(dissenting in part). We respectfully dissent in part because we cannot agree with the majority’s conclusion that this is an appropriate case in which to substitute our discretion for that of Supreme Court with respect to plaintiffs’ late and even almost eve of trial disclosure of an entirely new products liability expert and a second amended disclosure for their previously disclosed liability expert, both of which proffer new liability theories (see Daniels v Rumsey, 111 AD3d 1408, 1409 [2013]). We agree with the majority, however, with respect to the preclusion of plaintiffs’ damages expert and we would therefore modify the order accordingly.
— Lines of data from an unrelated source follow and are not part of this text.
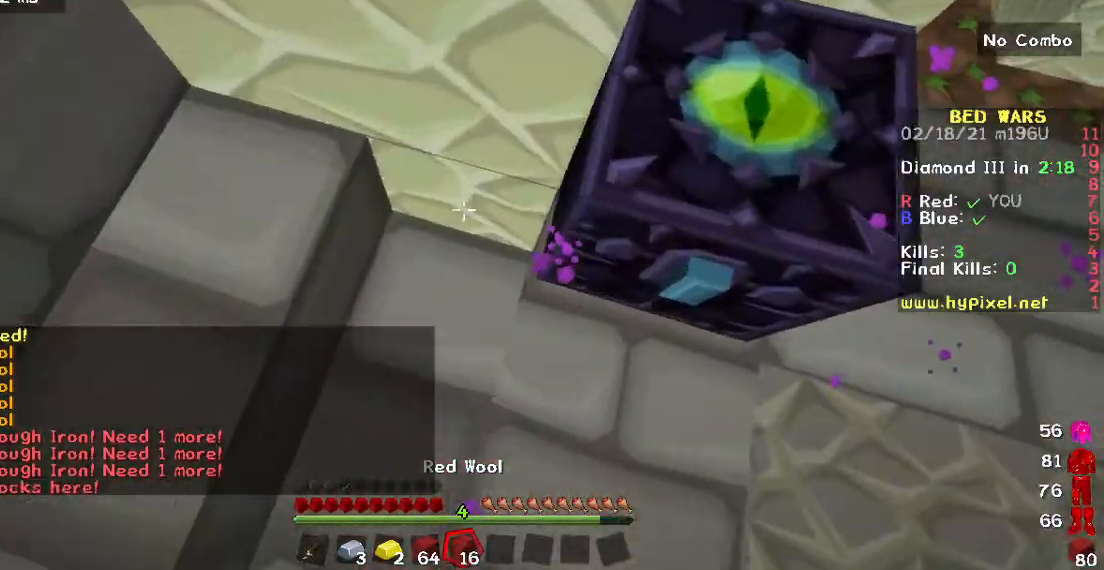
{"keys": [], "mouse": []}
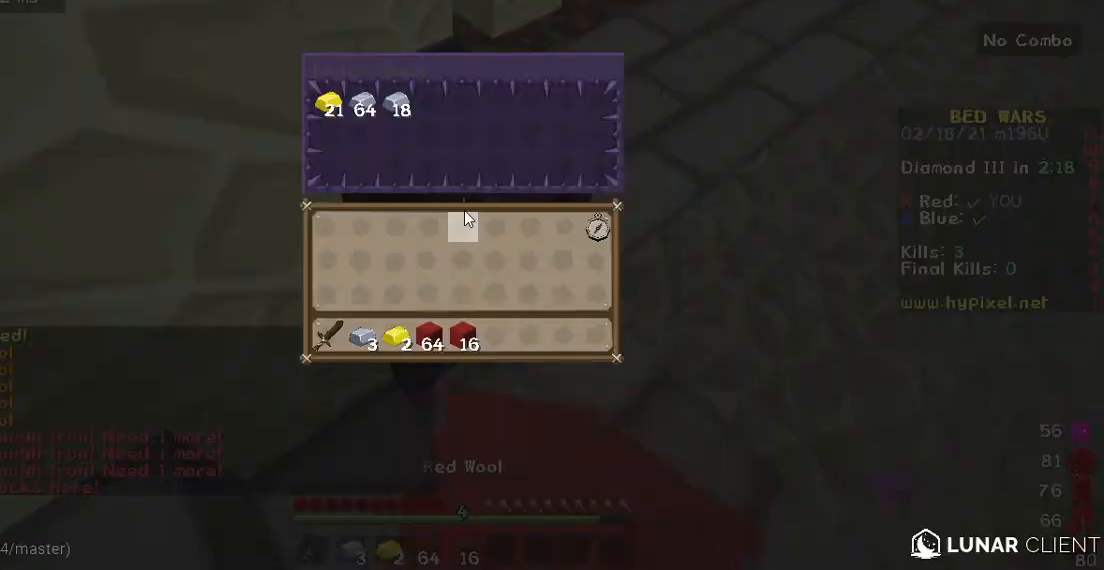
{"keys": [], "mouse": [], "events": []}
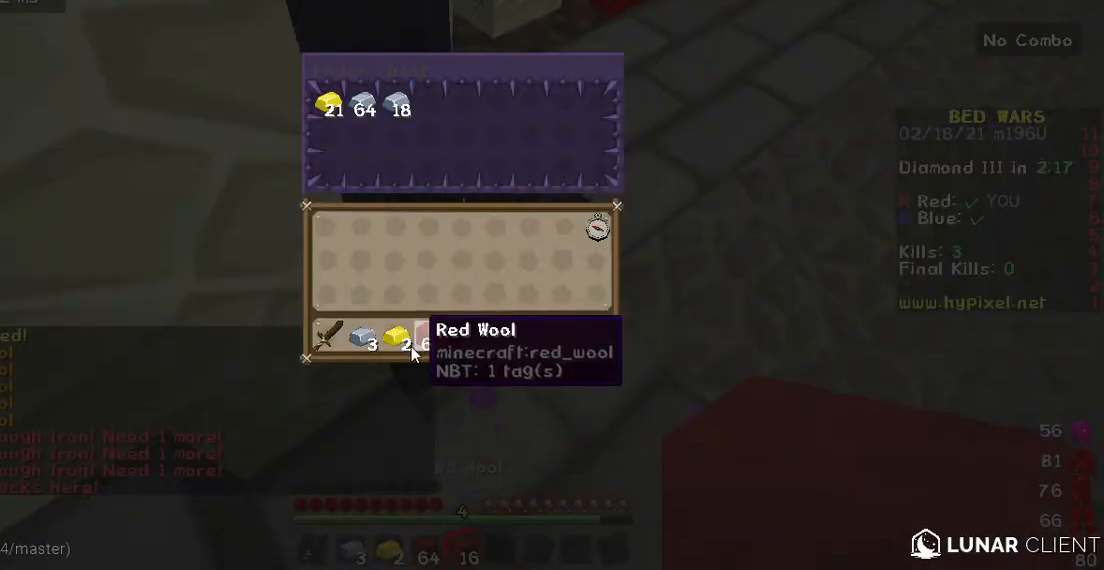
{"keys": [], "mouse": [], "events": []}
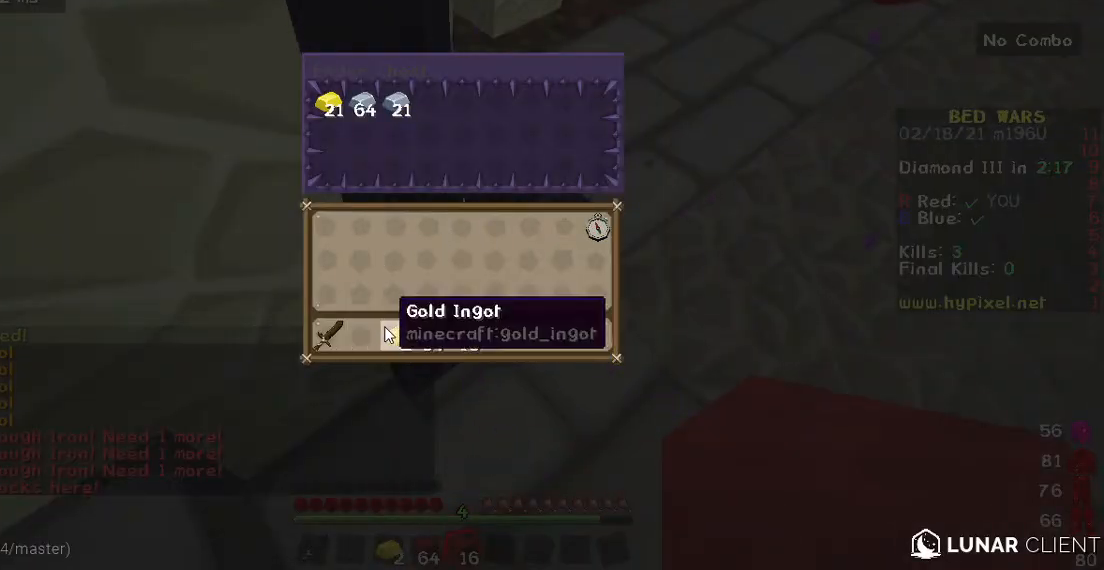
{"keys": [], "mouse": [], "events": []}
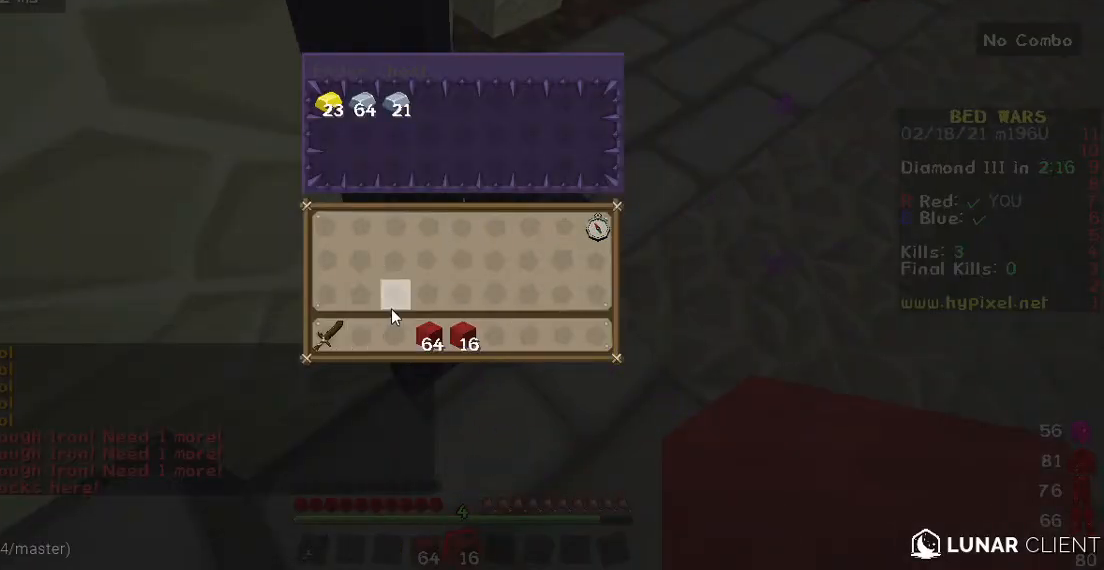
{"keys": ["w"], "mouse": [], "events": [[350, "w", "down"]]}
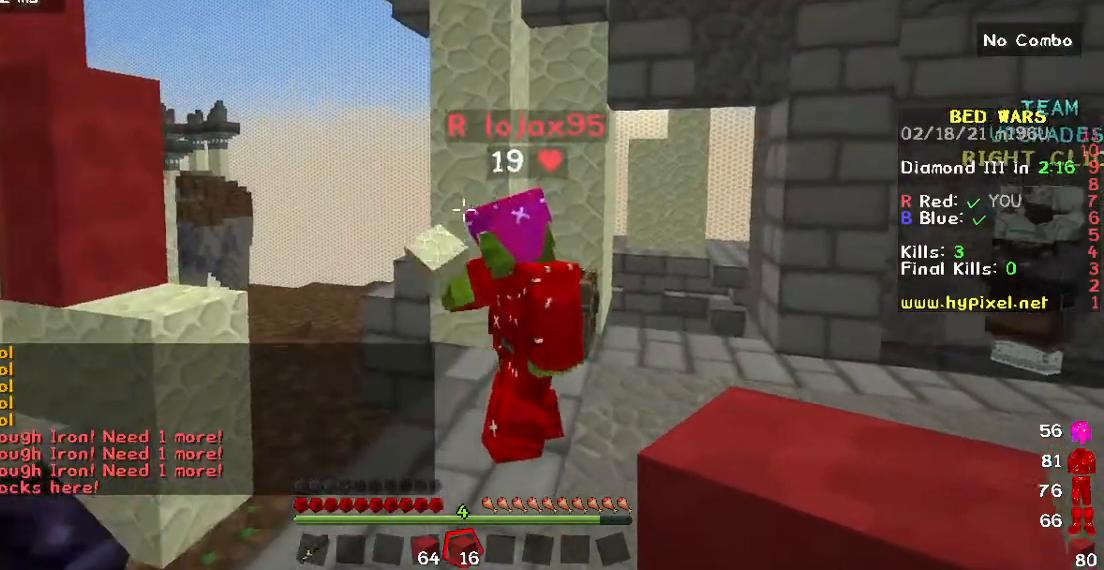
{"keys": ["w"], "mouse": [], "events": []}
By stipulated order, the parties agreed to complete expert disclosure in 2009. Based at least in part on an amended expert disclosure dated May 4, 2010, plaintiffs were granted leave to amend their complaint in July 2010, which changed the theory of liability in response to defendants’ motion for summary judgment. The court’s order granting leave to amend was affirmed by this Court in 2011 (Smalley v Harley-Davidson Motor Co., Inc., 82 AD3d 1662, 1662 [2011]). In 2012, as the parties prepared for trial, the court sent a letter advising the parties of the court’s schedule, but noting that any prior scheduling order controlled. The court advised the parties in November 2012 that the trial would no longer be bifurcated. In January 2013, approximately a month and a half before trial, plaintiffs disclosed, inter alia, a new products liability expert, who espoused a new theory of liability, and an amended disclosure with respect to another liability expert.
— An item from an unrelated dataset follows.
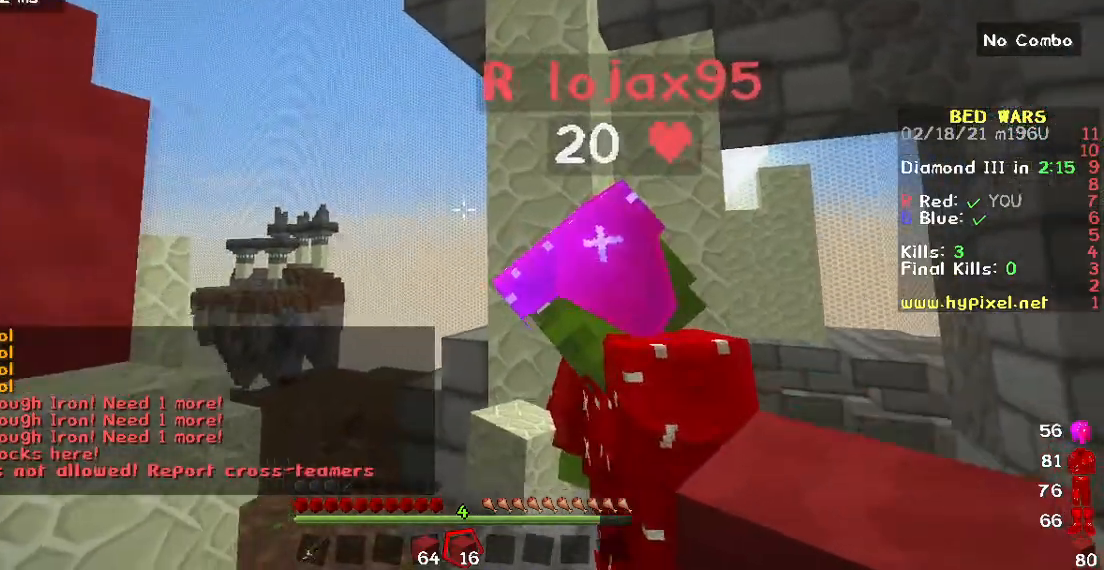
{"keys": ["w"], "mouse": [], "events": []}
The “trial court has ‘the inherent power ... to control its own calendar’ ” (People v Thompson, 59 AD3d 1115, 1117 [2009], lv denied 12 NY3d 860 [2009]; see Headley v Noto, 22 *1371NY2d 1, 4 [1968], rearg denied 22 NY2d 973 [1968]; Matter of Grisi v Shainswit, 119 AD2d 418, 421 [1986]). Generally, “ ‘[a]bsent an abuse of discretion, we will not disturb the court’s control of the discovery process’ ” (Marable v Hughes, 38 AD3d 1344, 1345 [2007]; see Charter Sch. for Applied Tech. v Board of Educ. for City Sch. Dist. of City of Buffalo, 105 AD3d 1460, 1464 [2013]). Under the circumstances of this case, we conclude that the court properly exercised its discretion in precluding the new products liability expert and striking any proof based on the new and amended expert disclosure relating to liability (see Getty v Zimmerman, 37 AD3d 1095, 1096 [2007]; cf. Tung Wa Ma v New York City Tr. Auth., 113 AD3d 839, 839-840 [2014]; Castor Petroleum, Ltd. v Petroterminal de Panama, S.A., 90 AD3d 424, 424 [2011]). “[T]he willful and contumacious nature of [plaintiffs’] conduct . . . may be inferred from [their] failure to comply with the court’s order and [their] inadequate excuses for that failure” (Getty, 37 AD3d at 1096-1097; see Vatel v City of New York, 208 AD2d 524, 525 [1994]). Moreover, defendants established that they would be prejudiced by plaintiffs’ late disclosure (see Atkinson v Golub Corp. Co., 278 AD2d 905, 906 [2000]; cf. Tronolone v Praxair, Inc., 39 AD3d 1146, 1147 [2007]).
Present — Centra, J.E, Fahey, Lindley, Sconiers and Whalen, JJ.